What is asked
Copy out the material from its first line down to and including the line that contains "A way back home", reproducing each line without change.
* BEGIN Material *
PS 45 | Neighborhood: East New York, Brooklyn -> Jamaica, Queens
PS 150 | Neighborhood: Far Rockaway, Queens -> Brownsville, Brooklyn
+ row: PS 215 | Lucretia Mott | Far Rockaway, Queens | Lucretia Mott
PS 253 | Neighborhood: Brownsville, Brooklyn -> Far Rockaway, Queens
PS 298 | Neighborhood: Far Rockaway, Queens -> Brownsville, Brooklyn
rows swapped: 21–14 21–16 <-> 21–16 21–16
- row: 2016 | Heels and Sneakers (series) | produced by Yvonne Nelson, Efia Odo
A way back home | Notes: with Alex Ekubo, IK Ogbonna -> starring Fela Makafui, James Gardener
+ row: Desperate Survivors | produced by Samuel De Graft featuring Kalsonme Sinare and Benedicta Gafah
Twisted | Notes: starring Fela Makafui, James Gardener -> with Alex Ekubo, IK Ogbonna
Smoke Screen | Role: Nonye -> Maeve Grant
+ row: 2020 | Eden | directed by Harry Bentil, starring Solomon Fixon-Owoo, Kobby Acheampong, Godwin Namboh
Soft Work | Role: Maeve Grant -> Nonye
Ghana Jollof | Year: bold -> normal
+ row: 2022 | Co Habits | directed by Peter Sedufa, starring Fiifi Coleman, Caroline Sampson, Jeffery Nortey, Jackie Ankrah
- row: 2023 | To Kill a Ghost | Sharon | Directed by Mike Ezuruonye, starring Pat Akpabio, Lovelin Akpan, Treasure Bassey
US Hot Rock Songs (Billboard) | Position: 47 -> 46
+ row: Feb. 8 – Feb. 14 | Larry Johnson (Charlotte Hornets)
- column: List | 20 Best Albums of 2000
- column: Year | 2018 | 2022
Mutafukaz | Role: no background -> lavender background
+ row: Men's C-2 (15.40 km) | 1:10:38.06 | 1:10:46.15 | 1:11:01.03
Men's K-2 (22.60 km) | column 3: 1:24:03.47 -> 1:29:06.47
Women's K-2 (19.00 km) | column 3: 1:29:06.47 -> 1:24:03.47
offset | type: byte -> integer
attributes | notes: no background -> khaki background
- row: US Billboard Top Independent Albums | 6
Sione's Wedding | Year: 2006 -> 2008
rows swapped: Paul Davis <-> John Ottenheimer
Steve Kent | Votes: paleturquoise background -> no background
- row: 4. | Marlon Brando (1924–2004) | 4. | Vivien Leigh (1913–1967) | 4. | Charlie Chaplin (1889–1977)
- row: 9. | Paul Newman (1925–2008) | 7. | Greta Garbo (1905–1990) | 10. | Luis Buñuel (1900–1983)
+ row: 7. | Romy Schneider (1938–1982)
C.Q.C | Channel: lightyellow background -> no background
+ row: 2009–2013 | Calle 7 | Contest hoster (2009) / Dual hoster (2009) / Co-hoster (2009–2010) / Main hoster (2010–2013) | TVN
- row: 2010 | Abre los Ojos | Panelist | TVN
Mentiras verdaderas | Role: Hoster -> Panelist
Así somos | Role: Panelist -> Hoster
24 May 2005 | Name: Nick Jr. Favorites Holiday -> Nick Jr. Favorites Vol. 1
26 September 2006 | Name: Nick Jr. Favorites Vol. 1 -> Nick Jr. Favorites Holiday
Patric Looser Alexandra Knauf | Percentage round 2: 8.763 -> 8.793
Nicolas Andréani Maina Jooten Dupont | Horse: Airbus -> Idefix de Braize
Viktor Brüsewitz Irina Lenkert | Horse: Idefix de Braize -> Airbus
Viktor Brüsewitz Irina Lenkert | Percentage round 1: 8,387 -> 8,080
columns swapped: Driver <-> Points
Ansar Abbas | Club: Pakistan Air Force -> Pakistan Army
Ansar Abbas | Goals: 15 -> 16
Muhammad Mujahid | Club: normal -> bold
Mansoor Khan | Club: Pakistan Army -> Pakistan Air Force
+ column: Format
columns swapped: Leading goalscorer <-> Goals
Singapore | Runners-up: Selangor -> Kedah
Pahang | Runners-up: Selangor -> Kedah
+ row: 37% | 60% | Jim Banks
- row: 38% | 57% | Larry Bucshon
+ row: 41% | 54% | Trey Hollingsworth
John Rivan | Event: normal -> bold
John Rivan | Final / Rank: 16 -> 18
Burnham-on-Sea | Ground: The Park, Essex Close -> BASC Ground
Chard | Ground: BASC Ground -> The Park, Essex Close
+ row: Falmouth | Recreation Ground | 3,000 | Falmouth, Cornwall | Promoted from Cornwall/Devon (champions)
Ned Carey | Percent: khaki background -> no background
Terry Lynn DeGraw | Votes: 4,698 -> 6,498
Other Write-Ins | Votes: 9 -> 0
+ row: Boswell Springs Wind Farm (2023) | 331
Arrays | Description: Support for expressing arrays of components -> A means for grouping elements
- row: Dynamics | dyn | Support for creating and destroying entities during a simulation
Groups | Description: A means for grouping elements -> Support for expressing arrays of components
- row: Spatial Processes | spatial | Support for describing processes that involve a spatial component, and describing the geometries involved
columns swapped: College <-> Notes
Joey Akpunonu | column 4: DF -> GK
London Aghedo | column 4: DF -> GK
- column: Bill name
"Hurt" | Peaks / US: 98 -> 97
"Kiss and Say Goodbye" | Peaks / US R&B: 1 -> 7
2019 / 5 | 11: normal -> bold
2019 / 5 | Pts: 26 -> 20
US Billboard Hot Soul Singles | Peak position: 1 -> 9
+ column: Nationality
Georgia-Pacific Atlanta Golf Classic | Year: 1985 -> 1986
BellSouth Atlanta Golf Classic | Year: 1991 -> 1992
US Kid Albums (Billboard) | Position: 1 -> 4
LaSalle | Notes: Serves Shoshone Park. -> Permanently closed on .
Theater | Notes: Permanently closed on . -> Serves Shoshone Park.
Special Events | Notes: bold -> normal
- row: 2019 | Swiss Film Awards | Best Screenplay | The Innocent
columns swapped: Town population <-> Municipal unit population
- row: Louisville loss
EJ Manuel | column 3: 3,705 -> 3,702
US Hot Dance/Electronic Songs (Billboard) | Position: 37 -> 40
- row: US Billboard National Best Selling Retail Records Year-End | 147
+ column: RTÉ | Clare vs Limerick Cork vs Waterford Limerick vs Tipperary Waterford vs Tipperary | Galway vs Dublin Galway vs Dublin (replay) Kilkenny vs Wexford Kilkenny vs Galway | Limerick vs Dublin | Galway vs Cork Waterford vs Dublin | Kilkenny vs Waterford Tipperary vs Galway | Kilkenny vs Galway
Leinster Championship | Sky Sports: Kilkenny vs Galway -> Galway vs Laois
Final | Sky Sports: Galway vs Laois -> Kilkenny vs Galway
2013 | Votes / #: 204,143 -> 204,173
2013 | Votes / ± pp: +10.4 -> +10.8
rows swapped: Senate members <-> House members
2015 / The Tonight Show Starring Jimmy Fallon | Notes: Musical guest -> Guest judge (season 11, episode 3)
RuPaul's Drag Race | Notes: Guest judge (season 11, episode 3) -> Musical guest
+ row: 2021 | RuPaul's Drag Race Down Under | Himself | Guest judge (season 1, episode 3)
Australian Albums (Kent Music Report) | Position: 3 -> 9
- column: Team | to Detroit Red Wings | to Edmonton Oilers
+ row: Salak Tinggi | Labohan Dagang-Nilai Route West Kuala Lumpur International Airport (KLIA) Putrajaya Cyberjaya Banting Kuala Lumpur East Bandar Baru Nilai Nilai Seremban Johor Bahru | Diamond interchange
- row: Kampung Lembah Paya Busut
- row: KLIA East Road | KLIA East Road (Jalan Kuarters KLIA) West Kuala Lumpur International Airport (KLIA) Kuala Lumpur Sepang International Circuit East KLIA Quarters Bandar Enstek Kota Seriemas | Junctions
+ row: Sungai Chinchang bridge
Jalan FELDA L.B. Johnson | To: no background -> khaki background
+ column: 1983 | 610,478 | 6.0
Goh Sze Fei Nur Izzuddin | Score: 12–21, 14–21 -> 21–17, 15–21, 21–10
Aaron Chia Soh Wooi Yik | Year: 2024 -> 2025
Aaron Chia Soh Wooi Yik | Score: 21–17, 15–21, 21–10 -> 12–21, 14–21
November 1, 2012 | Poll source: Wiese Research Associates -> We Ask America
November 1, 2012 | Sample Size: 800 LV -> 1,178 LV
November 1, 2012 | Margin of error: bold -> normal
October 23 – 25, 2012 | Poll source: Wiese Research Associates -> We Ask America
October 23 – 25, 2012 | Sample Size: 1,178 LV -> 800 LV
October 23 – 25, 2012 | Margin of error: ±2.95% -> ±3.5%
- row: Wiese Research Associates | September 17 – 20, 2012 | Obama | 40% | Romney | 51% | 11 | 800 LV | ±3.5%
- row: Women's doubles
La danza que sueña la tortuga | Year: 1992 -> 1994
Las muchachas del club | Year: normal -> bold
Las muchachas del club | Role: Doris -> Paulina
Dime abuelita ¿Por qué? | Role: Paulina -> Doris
* END Material *
The output
PS 45 | Neighborhood: East New York, Brooklyn -> Jamaica, Queens
PS 150 | Neighborhood: Far Rockaway, Queens -> Brownsville, Brooklyn
+ row: PS 215 | Lucretia Mott | Far Rockaway, Queens | Lucretia Mott
PS 253 | Neighborhood: Brownsville, Brooklyn -> Far Rockaway, Queens
PS 298 | Neighborhood: Far Rockaway, Queens -> Brownsville, Brooklyn
rows swapped: 21–14 21–16 <-> 21–16 21–16
- row: 2016 | Heels and Sneakers (series) | produced by Yvonne Nelson, Efia Odo
A way back home | Notes: with Alex Ekubo, IK Ogbonna -> starring Fela Makafui, James Gardener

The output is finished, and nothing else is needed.